Tuesday, January 8, 2008

Woo Lae Oak: Get Cookin’ Korean BBQ Style









There’s something a little perverse about sitting in a restaurant and being forced to cook your own food. It has the smack of washing dishes because you came up short on cash. But at Woo Lae Oak, it’s all part of the charm as Korean Barbeque get a classy Beverly Hills overhaul.

Previously, I’d only been to Korean BBQ restaurants where I was the only white person and had to order by pointing to the menu or making swimmy fish faces and chicken clucks to indicate my selection. I had enormous pride in the fact that the condiments set before me were nameless, unrecognizable and unspeakably pungent, yet I ate them with gusto! To pasteurize the experience felt wrong and weak. But stepping inside the La Cienega monolith, I realized, maybe I was too hasty in judgment.

The dining room is cavernous but cozy as happy diners busily work over the grills recessed into the center of each marble table. I was greeted by the seductive smells of sizzling meats permeating the air. Unlike previous florescent lit, harried experiences, Woo Lae Oak takes no issue with a party lingering over the table for hours, grilling and chatting away. The lighting is dim, the atmosphere sophisticated but comfortable and the air is heavy with the promise of bites to come.

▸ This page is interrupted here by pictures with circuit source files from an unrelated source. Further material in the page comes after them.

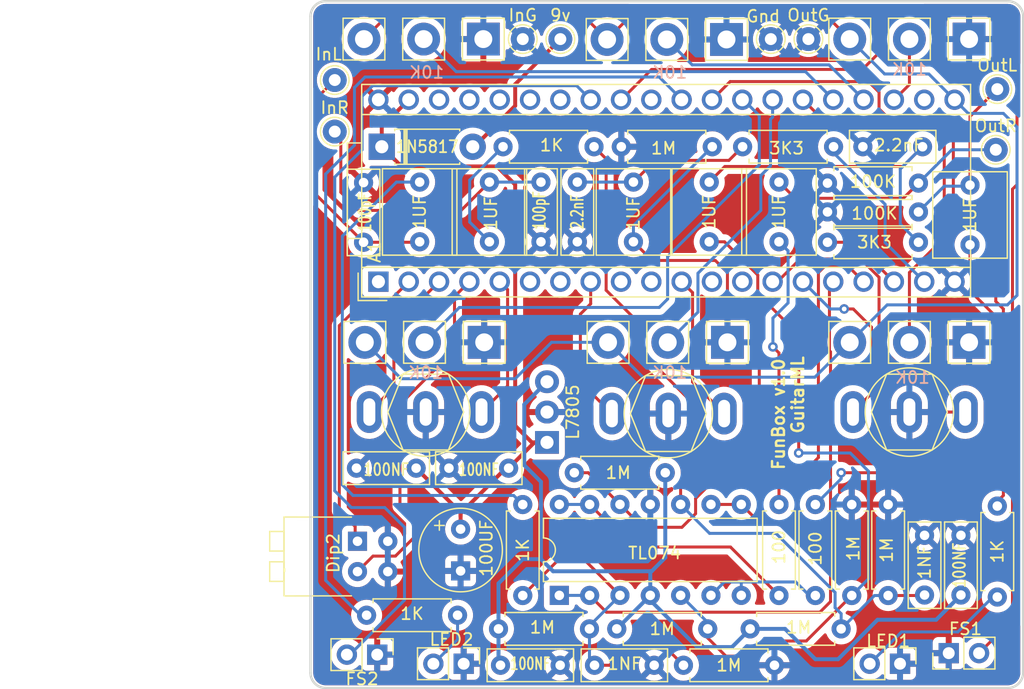
<source format=kicad_pcb>
(kicad_pcb (version 20221018) (generator pcbnew)

  (general
    (thickness 1.6)
  )

  (paper "A4")
  (layers
    (0 "F.Cu" signal)
    (31 "B.Cu" signal)
    (32 "B.Adhes" user "B.Adhesive")
    (33 "F.Adhes" user "F.Adhesive")
    (34 "B.Paste" user)
    (35 "F.Paste" user)
    (36 "B.SilkS" user "B.Silkscreen")
    (37 "F.SilkS" user "F.Silkscreen")
    (38 "B.Mask" user)
    (39 "F.Mask" user)
    (40 "Dwgs.User" user "User.Drawings")
    (41 "Cmts.User" user "User.Comments")
    (42 "Eco1.User" user "User.Eco1")
    (43 "Eco2.User" user "User.Eco2")
    (44 "Edge.Cuts" user)
    (45 "Margin" user)
    (46 "B.CrtYd" user "B.Courtyard")
    (47 "F.CrtYd" user "F.Courtyard")
    (48 "B.Fab" user)
    (49 "F.Fab" user)
    (50 "User.1" user)
    (51 "User.2" user)
    (52 "User.3" user)
    (53 "User.4" user)
    (54 "User.5" user)
    (55 "User.6" user)
    (56 "User.7" user)
    (57 "User.8" user)
    (58 "User.9" user)
  )

  (setup
    (pad_to_mask_clearance 0)
    (pcbplotparams
      (layerselection 0x00010fc_ffffffff)
      (plot_on_all_layers_selection 0x0000000_00000000)
      (disableapertmacros false)
      (usegerberextensions false)
      (usegerberattributes true)
      (usegerberadvancedattributes true)
      (creategerberjobfile true)
      (dashed_line_dash_ratio 12.000000)
      (dashed_line_gap_ratio 3.000000)
      (svgprecision 4)
      (plotframeref false)
      (viasonmask false)
      (mode 1)
      (useauxorigin false)
      (hpglpennumber 1)
      (hpglpenspeed 20)
      (hpglpendiameter 15.000000)
      (dxfpolygonmode true)
      (dxfimperialunits true)
      (dxfusepcbnewfont true)
      (psnegative false)
      (psa4output false)
      (plotreference true)
      (plotvalue true)
      (plotinvisibletext false)
      (sketchpadsonfab false)
      (subtractmaskfromsilk false)
      (outputformat 1)
      (mirror false)
      (drillshape 0)
      (scaleselection 1)
      (outputdirectory "GerberSeed/")
    )
  )

  (net 0 "")
  (net 1 "unconnected-(A1-USB_ID-Pad1)")
  (net 2 "DIP1")
  (net 3 "SW3_LEFT")
  (net 4 "DIP2")
  (net 5 "FOOT_SWITCH_2")
  (net 6 "FOOT_SWITCH_1")
  (net 7 "SW3_RIGHT")
  (net 8 "unconnected-(A1-SD_CLK-Pad7)")
  (net 9 "SW2_LEFT")
  (net 10 "unconnected-(A1-I2C1_SCL-Pad12)")
  (net 11 "unconnected-(A1-SPI1_SCK-Pad9)")
  (net 12 "unconnected-(A1-I2C1_SDA-Pad13)")
  (net 13 "unconnected-(A1-SPI1_POCI-Pad10)")
  (net 14 "AUDIO_IN_BUFFER_LEFT")
  (net 15 "AUDIO_OUT_BUFFER_LEFT")
  (net 16 "GND")
  (net 17 "POT_1")
  (net 18 "POT_2")
  (net 19 "POT_3")
  (net 20 "POT_4")
  (net 21 "AUDIO_IN_BUFFER_RIGHT")
  (net 22 "AUDIO_OUT_BUFFER_RIGHT")
  (net 23 "LED_1")
  (net 24 "LED_2")
  (net 25 "unconnected-(A1-SAI2_MCLK-Pad31)")
  (net 26 "unconnected-(A1-ADC_0-Pad22)")
  (net 27 "POT_5")
  (net 28 "unconnected-(A1-SAI2_FS-Pad34)")
  (net 29 "unconnected-(A1-SAI2_SCK-Pad35)")
  (net 30 "POT_6")
  (net 31 "unconnected-(A1-USB_D_--Pad36)")
  (net 32 "unconnected-(A1-USB_D_+-Pad37)")
  (net 33 "Net-(In1-Pin_1)")
  (net 34 "Net-(C1-Pad2)")
  (net 35 "Net-(U1A-+)")
  (net 36 "Net-(U1B-+)")
  (net 37 "Net-(Out1-Pin_1)")
  (net 38 "Net-(U1B--)")
  (net 39 "Net-(9v1-Pin_1)")
  (net 40 "Net-(LED1-A)")
  (net 41 "Net-(LED2-A)")
  (net 42 "Net-(C5-Pad2)")
  (net 43 "SW2_RIGHT")
  (net 44 "3V3_D")
  (net 45 "VCC")
  (net 46 "5V")
  (net 47 "3V3_A")
  (net 48 "SW1_RIGHT")
  (net 49 "Net-(C12-Pad1)")
  (net 50 "unconnected-(A1-SD_CMD-Pad6)")
  (net 51 "SW1_LEFT")
  (net 52 "Net-(In2-Pin_1)")
  (net 53 "Net-(C13-Pad1)")
  (net 54 "Net-(C14-Pad2)")
  (net 55 "Net-(U1D-+)")
  (net 56 "Net-(U1C-+)")
  (net 57 "Net-(Out2-Pin_1)")
  (net 58 "Net-(C17-Pad2)")
  (net 59 "Net-(U1D--)")

  (footprint "Potentiometer_THT:Pot_RightAngle_LongPin_16mm" (layer "F.Cu") (at 168.2788 101.57 180))

  (footprint "TestPoint:TestPoint_THTPad_D2.0mm_Drill1.0mm" (layer "F.Cu") (at 175.514 86.741))

  (footprint "Capacitor_THT:C_Rect_L7.0mm_W6.0mm_P5.00mm" (layer "F.Cu") (at 145.161 89.448 -90))

  (footprint "Potentiometer_THT:Pot_RightAngle_LongPin_16mm" (layer "F.Cu") (at 148.035 101.57 180))

  (footprint "Capacitor_THT:C_Rect_L7.0mm_W6.0mm_P5.00mm" (layer "F.Cu") (at 151.511 89.448 -90))

  (footprint "Capacitor_THT:C_Rect_L7.0mm_W2.5mm_P5.00mm" (layer "F.Cu") (at 140.462 89.448 -90))

  (footprint "Potentiometer_THT:Pot_RightAngle_LongPin_16mm" (layer "F.Cu") (at 147.955 76.2 180))

  (footprint "Potentiometer_THT:Pot_RightAngle_LongPin_16mm" (layer "F.Cu") (at 168.2788 76.17 180))

  (footprint "Button_Switch_THT:DS03-254-02BE-dip2" (layer "F.Cu") (at 122.047 119.535))

  (footprint "Resistor_THT:R_Axial_DIN0207_L6.3mm_D2.5mm_P7.62mm_Horizontal" (layer "F.Cu") (at 134.239 86.487))

  (footprint "Package_TO_SOT_THT:TO-220-3_Vertical" (layer "F.Cu") (at 137.922 111.252 90))

  (footprint "Button_Switch_THT:SW_Toggle_SPDT_lugs" (layer "F.Cu") (at 168.275 108.712 180))

  (footprint "Capacitor_THT:C_Rect_L7.0mm_W6.0mm_P5.00mm" (layer "F.Cu") (at 173.355 89.702 -90))

  (footprint "TestPoint:TestPoint_THTPad_D2.0mm_Drill1.0mm" (layer "F.Cu") (at 135.89 77.47))

  (footprint "Resistor_THT:R_Axial_DIN0207_L6.3mm_D2.5mm_P7.62mm_Horizontal" (layer "F.Cu") (at 163.449 124.079 90))

  (footprint "Capacitor_THT:C_Rect_L7.0mm_W2.5mm_P5.00mm" (layer "F.Cu") (at 121.96 113.411))

  (footprint "Capacitor_THT:C_Rect_L7.0mm_W2.5mm_P5.00mm" (layer "F.Cu") (at 139.025 129.921 180))

  (footprint "Capacitor_THT:C_Rect_L7.0mm_W6.0mm_P5.00mm" (layer "F.Cu") (at 133.096 89.448 -90))

  (footprint "Capacitor_THT:CP_Radial_D8.0mm_P3.50mm" (layer "F.Cu") (at 130.683 122.019 90))

  (footprint "TestPoint:TestPoint_THTPad_D2.0mm_Drill1.0mm" (layer "F.Cu") (at 120.142 80.899))

  (footprint "Resistor_THT:R_Axial_DIN0207_L6.3mm_D2.5mm_P7.62mm_Horizontal" (layer "F.Cu") (at 143.764 126.873))

  (footprint "Capacitor_THT:C_Rect_L7.0mm_W2.5mm_P5.00mm" (layer "F.Cu") (at 137.414 89.448 -90))

  (footprint "TestPoint:TestPoint_THTPad_D2.0mm_Drill1.0mm" (layer "F.Cu") (at 120.142 85.217))

  (footprint "Resistor_THT:R_Axial_DIN0207_L6.3mm_D2.5mm_P7.62mm_Horizontal" (layer "F.Cu") (at 166.497 124.079 90))

  (footprint "TestPoint:TestPoint_THTPad_D2.0mm_Drill1.0mm" (layer "F.Cu") (at 159.8168 77.47))

  (footprint "Button_Switch_THT:SW_Toggle_SPDT_lugs" (layer "F.Cu") (at 148.082 108.839 180))

  (footprint "Connector_PinHeader_2.54mm:PinHeader_1x02_P2.54mm_Vertical" (layer "F.Cu") (at 130.942 129.794 -90))

  (footprint "Resistor_THT:R_Axial_DIN0207_L6.3mm_D2.5mm_P7.62mm_Horizontal" (layer "F.Cu") (at 149.352 129.921))

  (footprint "Resistor_THT:R_Axial_DIN0207_L6.3mm_D2.5mm_P7.62mm_Horizontal" (layer "F.Cu") (at 160.401 124.079 90))

  (footprint "Connector_PinHeader_2.54mm:PinHeader_1x02_P2.54mm_Vertical" (layer "F.Cu") (at 167.4926 129.794 -90))

  (footprint "Capacitor_THT:C_Rect_L7.0mm_W2.5mm_P5.00mm" (layer "F.Cu") (at 169.545 119.039 -90))

  (footprint "Resistor_THT:R_Axial_DIN0207_L6.3mm_D2.5mm_P7.62mm_Horizontal" (layer "F.Cu") (at 161.417 94.488))

  (footprint "Package_DIP:DIP-14_W7.62mm" (layer "F.Cu") (at 138.953 124.069 90))

  (footprint "TestPoint:TestPoint_THTPad_D2.0mm_Drill1.0mm" (layer "F.Cu") (at 175.641 81.661))

  (footprint "TestPoint:TestPoint_THTPad_D2.0mm_Drill1.0mm" (layer "F.Cu") (at 139.0396 77.47))

  (footprint "Module:Electrosmith_Daisy_Seed" (layer "F.Cu") (at 123.7996 97.79 90))

  (footprint "Resistor_THT:R_Axial_DIN0207_L6.3mm_D2.5mm_P7.62mm_Horizontal" (layer "F.Cu") (at 154.94 126.873))

  (footprint "Capacitor_THT:C_Rect_L7.0mm_W6.0mm_P5.00mm" (layer "F.Cu") (at 157.353 89.448 -90))

  (footprint "Diode_THT:D_DO-41_SOD81_P7.62mm_Horizontal" (layer "F.Cu") (at 124.079 86.487))

  (footprint "Potentiometer_THT:Pot_RightAngle_LongPin_16mm" (layer "F.Cu") (at 127.588 76.17 180))

  (footprint "Resistor_THT:R_Axial_DIN0207_L6.3mm_D2.5mm_P7.62mm_Horizontal" (layer "F.Cu") (at 175.641 124.206 90))

  (footprint "Capacitor_THT:C_Rect_L7.0mm_W2.5mm_P5.00mm" (layer "F.Cu") (at 169.378 86.487 180))

  (footprint "Capacitor_THT:C_Rect_L7.0mm_W2.5mm_P5.00mm" (layer "F.Cu") (at 129.707 113.411))

  (footprint "Resistor_THT:R_Axial_DIN0207_L6.3mm_D2.5mm_P7.62mm_Horizontal" (layer "F.Cu") (at 147.828 113.792 180))

  (footprint "Potentiometer_THT:Pot_RightAngle_LongPin_16mm" (layer "F.Cu") (at 127.6604 101.57 180))

  (footprint "Resistor_THT:R_Axial_DIN0207_L6.3mm_D2.5mm_P7.62mm_Horizontal" (layer "F.Cu") (at 161.417 89.535))

  (footprint "Connector_PinHeader_2.54mm:PinHeader_1x02_P2.54mm_Vertical" (layer "F.Cu") (at 171.572 128.905 90))

  (footprint "Resistor_THT:R_Axial_DIN0207_L6.3mm_D2.5mm_P7.62mm_Horizontal" (layer "F.Cu") (at 151.765 86.487 180))

  (footprint "Capacitor_THT:C_Rect_L7.0mm_W6.0mm_P5.00mm" (layer "F.Cu") (at 127.254 94.448 90))

  (footprint "Capacitor_THT:C_Rect_L7.0mm_W2.5mm_P5.00mm" (layer "F.Cu") (at 146.899 129.921 180))

  (footprint "Resistor_THT:R_Axial_DIN0207_L6.3mm_D2.5mm_P7.62mm_Horizontal" (layer "F.Cu")
    (tstamp dc23b253-8bf3-43e7-9946-44825247404f)
    (at 135.89 116.459 -90)
    (descr "Resistor, Axial_DIN0207 series, Axial, Horizontal, pin pitch=7.62mm, 0.25W = 1/4W, length*diameter=6.3*2.5mm^2, http://cdn-reichelt.de/documents/datenblatt/B400/1_4W%23YAG.pdf")
    (tags "Resistor Axial_DIN0207 series Axial Horizontal pin pitch 7.62mm 0.25W = 1/4W length 6.3mm diameter 2.5mm")
    (property "Sheetfile" "funbox.kicad_sch")
    (property "Sheetname" "")
    (property "ki_description" "Resistor")
    (property "ki_keywords" "R res resistor")
    (path "/59bf189f-a11e-431b-bcea-b8948bd76ceb")
    (attr through_hole)
    (fp_text reference "R3" (at 3.81 -0.127 90) (layer "F.Fab")
        (effects (font (size 1 1) (thickness 0.15)))
      (tstamp 4e95ecb3-1084-40fa-a99b-30c6a79a6a4c)
    )
    (fp_text value "1K" (at 3.81 0 90) (layer "F.SilkS")
        (effects (font (size 1 1) (thickness 0.15)))
      (tstamp bae003fd-fee4-41b4-a594-ee4ff498cd63)
    )
    (fp_text user "${REFERENCE}" (at 3.81 0 90) (layer "F.Fab")
        (effects (font (size 1 1) (thickness 0.15)))
      (tstamp 83b57f40-1998-47f6-a1aa-063f61c5d151)
    )
    (fp_line (start 0.54 -1.37) (end 7.08 -1.37)
      (stroke (width 0.12) (type solid)) (layer "F.SilkS") (tstamp 28b39a6e-629d-4e5a-8c12-45eaa7cef121))
    (fp_line (start 0.54 -1.04) (end 0.54 -1.37)
      (stroke (width 0.12) (type solid)) (layer "F.SilkS") (tstamp ffacc39d-bee1-4de1-86bb-d3a3497b4ba3))
    (fp_line (start 0.54 1.04) (end 0.54 1.37)
      (stroke (width 0.12) (type solid)) (layer "F.SilkS") (tstamp b0ce1dc7-715b-4745-85ec-46cf1cccc68e))
    (fp_line (start 0.54 1.37) (end 7.08 1.37)
      (stroke (width 0.12) (type solid)) (layer "F.SilkS") (tstamp 5828568d-4550-4e15-8d37-68b0a4a3de42))
    (fp_line (start 7.08 -1.37) (end 7.08 -1.04)
      (stroke (width 0.12) (type solid)) (layer "F.SilkS") (tstamp a9c252c1-1d91-4d01-a190-fb381bb41674))
    (fp_line (start 7.08 1.37) (end 7.08 1.04)
      (stroke (width 0.12) (type solid)) (layer "F.SilkS") (tstamp 12357001-4005-49bc-bfa2-3a66b3360c32))
    (fp_line (start -1.05 -1.5) (end -1.05 1.5)
      (stroke (width 0.05) (type solid)) (layer "F.CrtYd") (tstamp 75e1264a-17ff-4eeb-b546-c4734375919c))
    (fp_line (start -1.05 1.5) (end 8.67 1.5)
      (stroke (width 0.05) (type solid)) (layer "F.CrtYd") (tstamp e9cad3e8-d87a-4e58-a8dc-e08be37cc4d7))
    (fp_line (start 8.67 -1.5) (end -1.05 -1.5)
      (stroke (width 0.05) (type solid)) (layer "F.CrtYd") (tstamp e6b59b8e-c4db-4a35-b5a0-5799cc74631d))
    (fp_line (start 8.67 1.5) (end 8.67 -1.5)
      (stroke (width 0.05) (type solid)) (layer "F.CrtYd") (tstamp ef26d715-9bb4-431d-ad55-36f638c28fae))
    (fp_line (start 0 0) (end 0.66 0)
      (stroke (width 0.1) (type solid)) (layer "F.Fab") (tstamp f1bd17bd-45b5-4b64-89d1-949770401a51))
    (fp_line (start 0.66 -1.25) (end 0.66 1.25)
      (stroke (width 0.1) (type solid)) (layer "F.Fab") (tstamp 510c8cfe-4709-4d9c-b6bd-5fc0c9c1e429))
    (fp_line (start 0.66 1.25) (end 6.96 1.25)
      (stroke (width 0.1) (type solid)) (layer "F.Fab") (tstamp 7e4aab5f-1134-4bca-81e5-35c0bf8c0960))
    (fp_line (start 6.96 -1.25) (end 0.66 -1.25)
      (stroke (width 0.1) (type solid)) (layer "F.Fab") (tstamp 39d349f0-73e9-4cd9-a3dd-6a0b3d2c1222))
    (fp_line (start 6.96 1.25) (end 6.96 -1.25)
      (stroke (width 0.1) (type solid)) (layer "F.Fab") (tstamp 11c77bc5-e5d6-4fd3-bcfb-2250198218af))
    (fp_line (start 7.62 0) (end 6.96 0)
      (stroke (width 0.1) (type solid)) (layer "F.Fab") (tstamp 2d49bf0a-2c77-44cb-97cd-e656c29a3a06))
    (pad "1" thru_hole circle (at 0 0 270) (size 1.6 1.6) (drill 0.8) (layers "*.Cu" "*.Mask")
      (net 34 "Net-(C1-Pad2)") (pintype "passive") (tstamp fdef6339-4117-4231-b918-9bd9066fdd19))
    (pad "2" thru_hole oval (at 7.62 0 270) (size 1.6 1.6) (drill 0.8) (layers "*.
... [756449 chars truncated]
</source>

The biggest issue with this kind of dining experience is that you are olfactorily accosted from the moment you enter the room. Even after you order and everything arrives, you still have to cook it. It’s like tantric eating. Luckily, there’s Jap Chae, slippery, soy sauce-y stir fried cellophane noodles and vegetables, and Pa Jun, a sizzling pancake of shrimp, calamari and scallion with a spicy dipping sauce, to keep the hunger pangs at bay. They also bring kimchi, sesame bean sprouts, delectable spicy pickled daikon and romaine tossed in a fiery vinaigrette for you to munch on or use as accompaniment for your BBQ. (The daikon is addictive! I went through two plates as my prawns cooked.) If you can’t possibly wait for your Ga Ri Bi (Scallops) or Dae Ji (Spicy Pork Tenderloin) to grill before your eyes, the Un Dae Gu Jo Rim is one of the most amazing things I’ve ever eaten. Black cod, rich and succulent, is simmered with daikon in a sweet and spicy garlic soy sauce that produces a tenderness that makes you feel like you should make out with your plate…and then the chef…and then the lovely waiter who brought it to you. (Sidenote: The entire staff is male and remarkably attractive. Can you say “Girls’ Night”?)

In the BK spirit of Have It Your Way, Woo Lae Oak offers wonderful traditional dishes as well as incredible reinventions. Most importantly, everything is perfectly seasoned, divinely prepared and fresh as a spring morning which is imperative when you’ve got raw food flying all over the place. One friend actually told me a story about accidentally eating some raw chicken that he’d brought home and had intended to cook later. He was completely fine. Now THAT is a testament to quality! With a little bit of patience and elbow grease, Woo Lae Oak offers one of the best meals in town. Get cookin’!

Woo Lae Oak

170 N La Cienega Blvd
Beverly Hills, CA 90211

310.652.4187

www.woolaeoaksoho.com

It ain’t Korean without Kimchi. Growing up, my mother liked to keep a bottle of this crazy stank but delicious spicy pickled cabbage in our fridge. One jar will pretty much last you a lifetime but every few years our bottle would slip from its perch and break, unleashing its toxic stench. The smell is unrivaled…but so it the taste. Here’s how to make your own.

Kimchi

Serves…as many as can hang!

1 head Napa cabbage, about 1 to 1 1/2 pounds
1/4 cup kosher salt
1/2 cup rice vinegar
1 tablespoon sugar
2 tablespoons hot chili paste
1-inch piece fresh ginger, grated
2 cloves garlic, finely chopped
2 scallions, finely sliced

  1. Remove outer leaves from cabbage.
  2. Cut cabbage in quarters and remove the tough inner core. Slice into 1/2-inch slices.
  3. Put into a colander, add salt, and mix well.
  4. Place over a bowl and let drain, covered, until wilted, about 2 hours.
  5. In a large bowl combine the vinegar and sugar and stir to dissolve. Add the chili paste, ginger, garlic, and scallions and stir.
  6. Rinse the salt off the cabbage.
  7. Dry well and add to the vinegar mixture. Stir to combine.
  8. Put into a sterilized glass jar and pack the cabbage down; add enough water to cover. Close the jar and refrigerate for at least 4 hours. This is spicy and gets spicier the longer it sits. You can adjust the chili level to your own taste.
  9. Enjoy!

This sauce mixture can be used with any number of vegetables. Switch out the cabbage and try it with Daikon root!!!! I’m obsessed!!!!